**The data**:

-- Begin --

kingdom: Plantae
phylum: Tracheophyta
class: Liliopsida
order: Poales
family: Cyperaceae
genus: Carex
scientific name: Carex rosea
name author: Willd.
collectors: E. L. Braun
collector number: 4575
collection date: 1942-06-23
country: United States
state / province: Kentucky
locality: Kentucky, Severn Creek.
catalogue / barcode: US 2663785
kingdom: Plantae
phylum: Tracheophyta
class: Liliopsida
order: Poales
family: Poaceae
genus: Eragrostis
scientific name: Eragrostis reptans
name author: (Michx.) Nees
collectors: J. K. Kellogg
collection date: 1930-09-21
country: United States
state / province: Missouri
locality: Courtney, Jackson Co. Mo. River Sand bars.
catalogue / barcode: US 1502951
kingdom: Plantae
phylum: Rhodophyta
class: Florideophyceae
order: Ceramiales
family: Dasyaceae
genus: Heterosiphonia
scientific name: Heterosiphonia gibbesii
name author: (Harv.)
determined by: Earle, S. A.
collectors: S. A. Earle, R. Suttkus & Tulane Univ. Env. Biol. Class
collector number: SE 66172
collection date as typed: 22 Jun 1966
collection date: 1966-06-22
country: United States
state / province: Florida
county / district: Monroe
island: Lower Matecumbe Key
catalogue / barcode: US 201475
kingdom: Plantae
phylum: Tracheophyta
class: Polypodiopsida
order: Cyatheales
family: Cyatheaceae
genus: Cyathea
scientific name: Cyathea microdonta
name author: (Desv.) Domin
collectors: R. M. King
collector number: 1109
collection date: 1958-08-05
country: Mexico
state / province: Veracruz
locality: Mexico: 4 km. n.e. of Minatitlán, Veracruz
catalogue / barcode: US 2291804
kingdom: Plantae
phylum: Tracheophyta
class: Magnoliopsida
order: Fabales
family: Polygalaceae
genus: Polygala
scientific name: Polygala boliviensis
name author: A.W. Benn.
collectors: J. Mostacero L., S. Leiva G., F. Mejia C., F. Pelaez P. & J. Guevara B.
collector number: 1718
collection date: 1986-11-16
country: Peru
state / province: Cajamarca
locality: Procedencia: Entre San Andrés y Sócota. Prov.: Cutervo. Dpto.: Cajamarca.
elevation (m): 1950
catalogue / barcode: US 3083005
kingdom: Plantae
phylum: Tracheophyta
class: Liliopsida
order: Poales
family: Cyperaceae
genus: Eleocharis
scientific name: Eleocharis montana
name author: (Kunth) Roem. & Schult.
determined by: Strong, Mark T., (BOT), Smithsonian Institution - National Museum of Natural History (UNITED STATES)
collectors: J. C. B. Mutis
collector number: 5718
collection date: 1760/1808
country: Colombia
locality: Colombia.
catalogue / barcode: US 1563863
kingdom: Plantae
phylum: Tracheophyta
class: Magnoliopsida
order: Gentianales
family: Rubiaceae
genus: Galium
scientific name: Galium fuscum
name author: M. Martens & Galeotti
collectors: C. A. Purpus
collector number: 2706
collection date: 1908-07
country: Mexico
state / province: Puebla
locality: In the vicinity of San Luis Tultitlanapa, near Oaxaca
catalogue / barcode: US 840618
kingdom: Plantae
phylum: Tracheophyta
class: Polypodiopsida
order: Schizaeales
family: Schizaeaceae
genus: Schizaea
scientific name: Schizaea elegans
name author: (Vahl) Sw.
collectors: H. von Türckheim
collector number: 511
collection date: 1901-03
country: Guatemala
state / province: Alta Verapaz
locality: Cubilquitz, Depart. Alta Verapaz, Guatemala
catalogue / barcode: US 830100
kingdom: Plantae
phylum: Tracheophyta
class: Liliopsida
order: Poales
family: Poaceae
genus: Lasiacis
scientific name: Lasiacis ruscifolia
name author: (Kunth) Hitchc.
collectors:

-- End --

**Directions for this task**: Can you quote all of the entries above word for word, from the first line to the last?

**Answer to this problem**:
kingdom: Plantae
phylum: Tracheophyta
class: Liliopsida
order: Poales
family: Cyperaceae
genus: Carex
scientific name: Carex rosea
name author: Willd.
collectors: E. L. Braun
collector number: 4575
collection date: 1942-06-23
country: United States
state / province: Kentucky
locality: Kentucky, Severn Creek.
catalogue / barcode: US 2663785
kingdom: Plantae
phylum: Tracheophyta
class: Liliopsida
order: Poales
family: Poaceae
genus: Eragrostis
scientific name: Eragrostis reptans
name author: (Michx.) Nees
collectors: J. K. Kellogg
collection date: 1930-09-21
country: United States
state / province: Missouri
locality: Courtney, Jackson Co. Mo. River Sand bars.
catalogue / barcode: US 1502951
kingdom: Plantae
phylum: Rhodophyta
class: Florideophyceae
order: Ceramiales
family: Dasyaceae
genus: Heterosiphonia
scientific name: Heterosiphonia gibbesii
name author: (Harv.)
determined by: Earle, S. A.
collectors: S. A. Earle, R. Suttkus & Tulane Univ. Env. Biol. Class
collector number: SE 66172
collection date as typed: 22 Jun 1966
collection date: 1966-06-22
country: United States
state / province: Florida
county / district: Monroe
island: Lower Matecumbe Key
catalogue / barcode: US 201475
kingdom: Plantae
phylum: Tracheophyta
class: Polypodiopsida
order: Cyatheales
family: Cyatheaceae
genus: Cyathea
scientific name: Cyathea microdonta
name author: (Desv.) Domin
collectors: R. M. King
collector number: 1109
collection date: 1958-08-05
country: Mexico
state / province: Veracruz
locality: Mexico: 4 km. n.e. of Minatitlán, Veracruz
catalogue / barcode: US 2291804
kingdom: Plantae
phylum: Tracheophyta
class: Magnoliopsida
order: Fabales
family: Polygalaceae
genus: Polygala
scientific name: Polygala boliviensis
name author: A.W. Benn.
collectors: J. Mostacero L., S. Leiva G., F. Mejia C., F. Pelaez P. & J. Guevara B.
collector number: 1718
collection date: 1986-11-16
country: Peru
state / province: Cajamarca
locality: Procedencia: Entre San Andrés y Sócota. Prov.: Cutervo. Dpto.: Cajamarca.
elevation (m): 1950
catalogue / barcode: US 3083005
kingdom: Plantae
phylum: Tracheophyta
class: Liliopsida
order: Poales
family: Cyperaceae
genus: Eleocharis
scientific name: Eleocharis montana
name author: (Kunth) Roem. & Schult.
determined by: Strong, Mark T., (BOT), Smithsonian Institution - National Museum of Natural History (UNITED STATES)
collectors: J. C. B. Mutis
collector number: 5718
collection date: 1760/1808
country: Colombia
locality: Colombia.
catalogue / barcode: US 1563863
kingdom: Plantae
phylum: Tracheophyta
class: Magnoliopsida
order: Gentianales
family: Rubiaceae
genus: Galium
scientific name: Galium fuscum
name author: M. Martens & Galeotti
collectors: C. A. Purpus
collector number: 2706
collection date: 1908-07
country: Mexico
state / province: Puebla
locality: In the vicinity of San Luis Tultitlanapa, near Oaxaca
catalogue / barcode: US 840618
kingdom: Plantae
phylum: Tracheophyta
class: Polypodiopsida
order: Schizaeales
family: Schizaeaceae
genus: Schizaea
scientific name: Schizaea elegans
name author: (Vahl) Sw.
collectors: H. von Türckheim
collector number: 511
collection date: 1901-03
country: Guatemala
state / province: Alta Verapaz
locality: Cubilquitz, Depart. Alta Verapaz, Guatemala
catalogue / barcode: US 830100
kingdom: Plantae
phylum: Tracheophyta
class: Liliopsida
order: Poales
family: Poaceae
genus: Lasiacis
scientific name: Lasiacis ruscifolia
name author: (Kunth) Hitchc.
collectors:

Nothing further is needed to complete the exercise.